Mas aí um dos membros da associação lembrou que o cara é um radialista evangélico e que provavelmente a ideia dele é obrigar as rádios públicas a tocar música gospel. Ao saber disso, não me contive e fiz uma declaração indignada: "Comigo, não violão! Já tem tanta rádio tocando música evangélica, as igrejas já são donas de tantas emissoras, e os caras agora querem enfiar a música evangélica nas rádios públicas?".

Nesse momento, um outro companheiro, mais atento, lembrou que o Brasil é um estado laico. Eu falei: "É mesmo? Não brinca!". E não era ironia. Eu tinha me esquecido desse pequeno detalhe.

E esse companheiro me informou: "Veja só, nesse mês, setembro de 2017 do século 21, o Supremo Tribunal Federal ainda estava discutindo se é constitucional ou não o ensino religioso nas escolas. E na parede do tribunal tem um crucifixo!".

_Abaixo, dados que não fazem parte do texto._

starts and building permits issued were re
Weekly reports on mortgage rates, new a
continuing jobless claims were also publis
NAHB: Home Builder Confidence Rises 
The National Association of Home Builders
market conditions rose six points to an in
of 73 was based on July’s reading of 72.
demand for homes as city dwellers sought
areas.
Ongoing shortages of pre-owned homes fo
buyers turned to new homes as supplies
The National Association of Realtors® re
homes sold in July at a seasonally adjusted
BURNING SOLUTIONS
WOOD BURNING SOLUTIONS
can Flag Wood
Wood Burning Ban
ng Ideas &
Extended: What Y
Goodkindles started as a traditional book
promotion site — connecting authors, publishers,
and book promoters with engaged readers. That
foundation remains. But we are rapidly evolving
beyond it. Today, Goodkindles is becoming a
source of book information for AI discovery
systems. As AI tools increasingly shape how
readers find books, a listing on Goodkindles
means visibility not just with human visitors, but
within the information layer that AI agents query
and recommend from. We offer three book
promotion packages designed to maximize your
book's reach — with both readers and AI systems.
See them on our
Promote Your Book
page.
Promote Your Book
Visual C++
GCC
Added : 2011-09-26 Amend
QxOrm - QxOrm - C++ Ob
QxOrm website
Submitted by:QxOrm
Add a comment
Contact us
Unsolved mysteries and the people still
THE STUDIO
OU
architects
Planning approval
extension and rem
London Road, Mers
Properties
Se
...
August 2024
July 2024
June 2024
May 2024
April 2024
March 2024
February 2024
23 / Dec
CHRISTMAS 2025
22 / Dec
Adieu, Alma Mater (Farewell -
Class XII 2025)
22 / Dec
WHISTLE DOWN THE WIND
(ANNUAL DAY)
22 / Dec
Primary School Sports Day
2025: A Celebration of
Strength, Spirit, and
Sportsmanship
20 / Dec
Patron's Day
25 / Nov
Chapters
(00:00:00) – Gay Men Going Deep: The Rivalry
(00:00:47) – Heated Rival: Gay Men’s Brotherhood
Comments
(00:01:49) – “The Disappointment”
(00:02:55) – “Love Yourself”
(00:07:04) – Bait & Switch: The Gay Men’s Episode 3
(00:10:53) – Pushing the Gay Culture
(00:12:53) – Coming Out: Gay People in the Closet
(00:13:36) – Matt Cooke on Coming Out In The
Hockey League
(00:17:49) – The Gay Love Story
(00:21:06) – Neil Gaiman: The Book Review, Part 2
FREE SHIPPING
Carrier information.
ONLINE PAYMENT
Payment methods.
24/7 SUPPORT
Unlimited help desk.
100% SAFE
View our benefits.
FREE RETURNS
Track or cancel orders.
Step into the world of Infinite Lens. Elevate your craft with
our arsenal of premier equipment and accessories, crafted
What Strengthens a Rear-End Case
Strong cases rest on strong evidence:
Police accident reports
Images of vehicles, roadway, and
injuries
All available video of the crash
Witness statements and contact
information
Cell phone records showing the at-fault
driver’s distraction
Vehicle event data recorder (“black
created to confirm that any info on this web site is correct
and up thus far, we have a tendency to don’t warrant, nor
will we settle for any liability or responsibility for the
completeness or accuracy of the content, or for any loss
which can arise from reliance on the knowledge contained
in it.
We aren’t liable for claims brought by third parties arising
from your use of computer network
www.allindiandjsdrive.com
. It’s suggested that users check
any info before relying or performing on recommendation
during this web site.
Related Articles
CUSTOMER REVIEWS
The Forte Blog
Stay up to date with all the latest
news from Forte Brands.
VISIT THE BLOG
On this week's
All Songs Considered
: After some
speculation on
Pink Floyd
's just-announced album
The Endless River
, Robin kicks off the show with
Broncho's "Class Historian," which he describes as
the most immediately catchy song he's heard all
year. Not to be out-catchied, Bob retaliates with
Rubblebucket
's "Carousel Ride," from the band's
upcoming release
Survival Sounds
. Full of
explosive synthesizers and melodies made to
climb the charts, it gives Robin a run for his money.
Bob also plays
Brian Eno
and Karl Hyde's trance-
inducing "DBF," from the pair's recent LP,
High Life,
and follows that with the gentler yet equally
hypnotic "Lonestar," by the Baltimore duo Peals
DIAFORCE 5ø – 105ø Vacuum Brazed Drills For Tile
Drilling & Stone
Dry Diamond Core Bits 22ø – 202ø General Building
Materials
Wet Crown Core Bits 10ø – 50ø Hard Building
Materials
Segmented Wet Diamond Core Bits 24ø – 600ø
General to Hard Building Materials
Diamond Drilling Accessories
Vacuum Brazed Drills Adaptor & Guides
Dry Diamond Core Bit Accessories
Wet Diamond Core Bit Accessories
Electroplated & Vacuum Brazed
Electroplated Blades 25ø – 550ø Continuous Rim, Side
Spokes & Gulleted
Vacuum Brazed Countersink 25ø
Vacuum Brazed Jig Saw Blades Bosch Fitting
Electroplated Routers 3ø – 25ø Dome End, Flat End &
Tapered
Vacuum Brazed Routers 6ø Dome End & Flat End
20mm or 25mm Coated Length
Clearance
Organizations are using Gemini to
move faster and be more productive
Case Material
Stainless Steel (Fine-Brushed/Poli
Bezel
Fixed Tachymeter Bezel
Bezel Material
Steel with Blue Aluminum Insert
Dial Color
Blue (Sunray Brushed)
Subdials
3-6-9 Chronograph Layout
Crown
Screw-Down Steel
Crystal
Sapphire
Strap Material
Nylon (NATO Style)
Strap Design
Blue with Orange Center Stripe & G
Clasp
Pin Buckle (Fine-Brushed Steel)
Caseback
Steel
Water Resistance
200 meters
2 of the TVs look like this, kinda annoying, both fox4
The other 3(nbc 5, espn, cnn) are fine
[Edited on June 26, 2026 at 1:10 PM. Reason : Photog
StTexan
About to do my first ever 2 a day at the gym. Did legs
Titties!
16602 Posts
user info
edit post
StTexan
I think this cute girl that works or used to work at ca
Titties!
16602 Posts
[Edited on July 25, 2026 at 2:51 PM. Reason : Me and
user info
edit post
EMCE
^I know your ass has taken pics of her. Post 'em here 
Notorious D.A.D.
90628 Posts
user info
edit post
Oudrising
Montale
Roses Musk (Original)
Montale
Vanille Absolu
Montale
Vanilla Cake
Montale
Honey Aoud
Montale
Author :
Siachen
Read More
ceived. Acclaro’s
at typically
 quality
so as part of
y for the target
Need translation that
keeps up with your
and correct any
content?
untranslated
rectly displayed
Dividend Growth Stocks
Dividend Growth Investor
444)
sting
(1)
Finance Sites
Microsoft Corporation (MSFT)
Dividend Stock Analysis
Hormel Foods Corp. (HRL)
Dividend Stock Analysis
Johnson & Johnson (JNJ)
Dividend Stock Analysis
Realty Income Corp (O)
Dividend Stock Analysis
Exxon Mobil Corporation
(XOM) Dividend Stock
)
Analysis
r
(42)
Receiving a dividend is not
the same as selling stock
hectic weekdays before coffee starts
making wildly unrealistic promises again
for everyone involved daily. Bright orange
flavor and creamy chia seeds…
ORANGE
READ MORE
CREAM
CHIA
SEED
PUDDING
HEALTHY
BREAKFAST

Aí eu falei: "Cara, eu não tinha reparado. Que doideira!". Ele achava que a escola pública de um estado laico não deveria perder tempo e dinheiro oferecendo aos alunos aulas facultativas de religião.

O cara falou: "Seria uma boa oferecer aulas facultativas de coisas mais úteis, como informática, marcenaria, culinária, sei lá... Se alguém quiser que seu filho seja religioso, que mande o moleque para uma igreja qualquer. Tem tantos templos por aí a fim de arrebanhar fiéis...".

E um outro companheiro fez uma revelação: "Quando era garoto, meus pais me mandaram fazer um curso de catecismo numa igreja lá perto de casa. A única coisa que eu aprendi foi uma certa conjugação verbal...".